Needless to say, when the weather report indicated that on Tuesday Night and Wednesday it was supposed to snow for 18 hours straight I took notice.  I wanted to be prepared for whatever Mother Nature threw our way.  Certainly, I wanted those coming out for our Church's children's ministry to be safe.  Wednesday AM came and there was less snow than I had expected, and the sky was reasonably clear.  The weather report had changed.  It always does.  We'd probably be just as accurate predicting Utah winter weather if we drew for lots, or read tea leaves, or through darts at the wall . . .   Anyway, the storm was now supposed to blow in at 4 PM and last until 11 PM.  Of course our evening church activities would be right in the middle of this.

After calling up our ministry leaders we made an early call and decided to cancel this weeks events.  Better to be safe given the prognostication.  Deciding early made it easier to alert as many people as possible.  So we made our calls and when late afternoon rolled around, shut down the building to prepare for winter's fury. There we were, home in our warm little houses, show shovels, and snow blowers on the ready, waiting for the storm to hit.

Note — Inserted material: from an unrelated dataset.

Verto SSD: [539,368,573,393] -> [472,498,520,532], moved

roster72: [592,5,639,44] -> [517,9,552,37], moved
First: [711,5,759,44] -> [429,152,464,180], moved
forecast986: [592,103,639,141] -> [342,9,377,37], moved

And we waited, and waited . . .

And the snow never came.  I woke up Thursday morning to clear skies and a clean driveway.  It's sure a good thing we kept everyone home last night.  I hope the enjoyed the break.  It certainly wasn't needed, but hopefully it was appreciated by our faithful workers and leaders.

I saw a quote the other day that describes the situation:

As they say in ____, "If you don't like the weather in _____, wait 10 minutes and it'll change."
(Pretty much everyone who doesn't live in San Diego says that, so fill in the blank however you like.)

Which brings me point out that my wife and kids are in San Diego.  Enjoying the lack of real weather.  You can talk about Marine Layers and Santa Anas, but really, come on!  I live in real weather.  I grew up with real weather.  And San Diego, you do not have real weather--(but it is a nice place to live).  Real weather is rain months (note I said months not days) in the Northwest, it is summer heat in Arizona, icy temperatures in Northern Minnesota . . . true story, when one of my sisters was born in Brainerd, MN it was 47 degrees BELOW zero that day.

So while San Diego is nice eleven months out of the year, I am happy to experience variety in seasons.  I believe it makes us hardier and builds character . . .

 . . . at least that is what I keep telling myself every time I step out to shovel the driveway again.

Update: Today it was originally supposed to snow.  Instead temperatures climbed into the 40s.  You might think this is good thing but I'm trying my best to keep the snow cave in our back yard intact until my boys come home.  I'd check the weather report for the next few days, but I'm sure it would be wrong.